Tuesday, April 28, 2009

Debunking the Post-Racial Myth



If it was one thing that made my teeth grate during the 2008 Presidential campaign, it was the notion that Barack Obama was signaling a "post-racial" era in America. Political pundits--conservative or moderate or even liberal--deemed our times the "post-Civil Rights" era. The popular idea was that if white America can vote for a black man as president, this would somehow negate the last few hundred years of American racism. Of course, it was utter rubbish.



Conservative commentator George Will early in the Democratic primaries crooned that Barack Obama's win would "bring down the curtain on the long running and intensely boring melodrama 'Forever Selma,' staring Jesse Jackson and Al Sharpton." Chris Matthews of MSNBC marveled that with candidate Obama there was, "No history of Jim Crow, no history of anger, no history of slavery....All the bad stuff in our history ain't there with this guy." Somehow all these pundits seemed to find a post-racial America despite the race-baiting of the Clinton campaign, the bizarre P.U.M.A. movement and Geraldine Ferraro's attempts to racialize feminism, white America's freak out meltdown over Jeremiah Wright and the full blown ugliness that was the McCain-Palin hate-fest.

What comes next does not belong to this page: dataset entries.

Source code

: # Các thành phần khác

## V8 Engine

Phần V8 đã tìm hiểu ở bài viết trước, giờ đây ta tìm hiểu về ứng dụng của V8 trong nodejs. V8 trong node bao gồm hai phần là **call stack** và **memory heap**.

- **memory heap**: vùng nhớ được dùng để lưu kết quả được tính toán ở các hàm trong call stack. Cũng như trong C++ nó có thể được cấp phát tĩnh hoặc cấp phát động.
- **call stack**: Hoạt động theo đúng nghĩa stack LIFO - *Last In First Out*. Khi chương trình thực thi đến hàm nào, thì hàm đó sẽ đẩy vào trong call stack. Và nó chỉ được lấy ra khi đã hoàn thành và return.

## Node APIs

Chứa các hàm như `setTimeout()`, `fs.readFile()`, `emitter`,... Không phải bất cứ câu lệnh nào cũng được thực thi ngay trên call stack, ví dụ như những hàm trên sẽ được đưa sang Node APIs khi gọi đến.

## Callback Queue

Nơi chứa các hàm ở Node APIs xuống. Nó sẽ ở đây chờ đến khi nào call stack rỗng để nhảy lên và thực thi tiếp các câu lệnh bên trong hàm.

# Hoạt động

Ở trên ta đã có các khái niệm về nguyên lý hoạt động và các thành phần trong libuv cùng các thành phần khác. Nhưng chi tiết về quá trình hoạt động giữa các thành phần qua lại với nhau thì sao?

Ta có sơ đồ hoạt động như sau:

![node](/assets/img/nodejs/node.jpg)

Hoping for their post-racial dreamland, they failed to notice that to become the first black president, Barack Obama had to twist, shape and perform near acrobatic feats to keep white America (who in the end did not give him the majority of their votes) placated and at ease. Somehow the very pundits that could gloat about a post-racial society from one side of their mouths, could still worry endlessly about Obama's ability to connect with regular white voters. That his chances even among the more "enlightened white voters" were greatly influened by the fact that he was "black enough" to still be African-American in their eyes but was also not "too black" as someone of multi-racial heritage, is one of those taboo topics we're still not supposed to politely discuss in public conversation. As I once heard a black DJ joke to a colleague over the radio, it was unlikely white America would elect someone of a different demeanor than Obama or even a different complexion. This was followed by nervous laughter and the topic shifted--quickly.

Speed up to month four of 2009 and the election of a black president has seen everything from a rampant rise in white supremaicst hate-groups to incitations of violent government overthrow, secession and fake-populist, corporate-sponsored anti-tax protests with names that make them easy to mock.

Don't let me even start on the lack of post-racial awareness in American foreign policy, which seems to repeatedly find itself as odds with the darker, poorer masses of the world.

And of course, those are just the more overt issues. Rarely discussed are the varied forms of domestic institutional racism that do not disappear under an Obama presidency--from an unfair prison system to racial wealth inequality gaps. These are race-based systems that will negatively impact the lives of millions of people of color far beyond any hate-group or FOX News. And it should put the lie to any claim of some post-racial society that will magically appear because black and white kids can now identify with a bi-racial African-American in the White House. As Henry Giroux writes in a recent article, "the idea that we have moved into a post-racial period in American history is not merely premature - it is an act of willful denial and ignorance."

Giroux's article below:

Youth and the Myth of Post-Racial Society Under Barack Obama

Monday 27 April 2009

Henry A. Giroux t r u t h o u t Perspective

With the election of Barack Obama, it has been argued that not only will the social state be renewed in the spirit and legacy of the New Deal, but that the punishing racial state and its vast complex of disciplinary institutions will, if not come to an end, at least be significantly reformed. From this perspective, Obama's presidency not only represents a post-racial victory, but also signals a new space of post-racial harmony. In assessing the Obama victory, Time Magazine columnist Joe Klein wrote, "It is a place where the primacy of racial identity - and this includes the old Jesse Jackson version of black racial identity - has been replaced by the celebration of pluralism, of cross-racial synergy."

Obama won the 2008 election because he was able to mobilize 95 percent of African-Americans, two-thirds of all Latinos and a large proportion of young people under the age of 30. At the same time, what is generally forgotten in the exuberance of this assessment is that the majority of white Americans voted for the John McCain-Sarah Palin ticket. While "post-racial" may mean less overt racism, the idea that we have moved into a post-racial period in American history is not merely premature - it is an act of willful denial and ignorance.